Ordinarily I would not even pick up a book written in 1921 translated from its original Russian, but it was recommended by a friend. That was not enough though until I was told that Ayn Rand was influenced by this book. After finishing the novel, I have to admit that I did not really see the influence in Rand’s work although there were some common threads.
Although what first struck me was the similarity to George Orwell’s novel 1984. I had recently reread 1984 and this novel, written by Yevgeny Zamyatin and translated by Natasha Randall, felt like the same story until I got deeper into the book. Big Brother is not as prominent.
I was surprised at how hard I was pulled into the events happening to D-503. My thoughts raced ahead as I tried to predict what would happen to the mathematician. As I neared the end of the book, I found myself doing what I do when I have a very suspenseful novel…reserving time to finish uninterrupted. It was time well spent.
Yamyatin referred often to “us” and called us the “ancients.” We were thought to be a particularly unwise group of people who believed “that sorry cellular mentality…’My home is my castle’ they really should have thought that through.” The One State being far superior as the people lived in glass apartments where they could be monitored.
This passage, however, seemed Rand-like:
“Freedom and crime are indissolubly connected to each other, like…well, like the movement of the aero and its velocity. When the velocity of the aero = 0, it doesn’t move, when the freedom of a person = 0, he doesn’t commit crime. This is clear.

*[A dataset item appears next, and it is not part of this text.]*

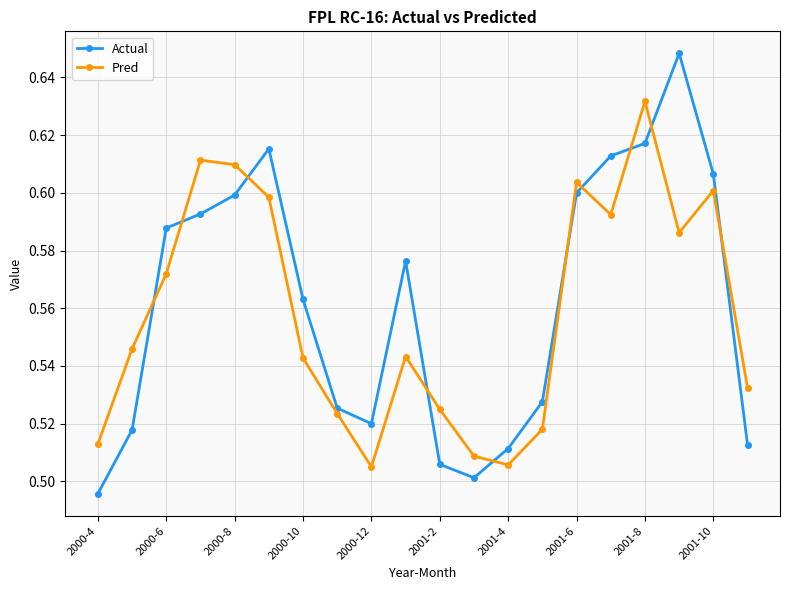

True or false: Pred and Actual cross at least once.

True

The sole means of ridding man of crime is to rid him of freedom.”
I found this passage quite striking as D-503’s world is coming apart. Everything he knows to be true may not be so. Facts and information are rushing toward him as he tries to take them in and write down his thoughts…
“Everything is new, new, new – a sort of downpour of events – and one of me is not enough to collect it all. I am stretching out the flaps of my unif [uniform] and cupping my hands and yet whole bucketfuls still flow past me, and only drops end up on these pages.”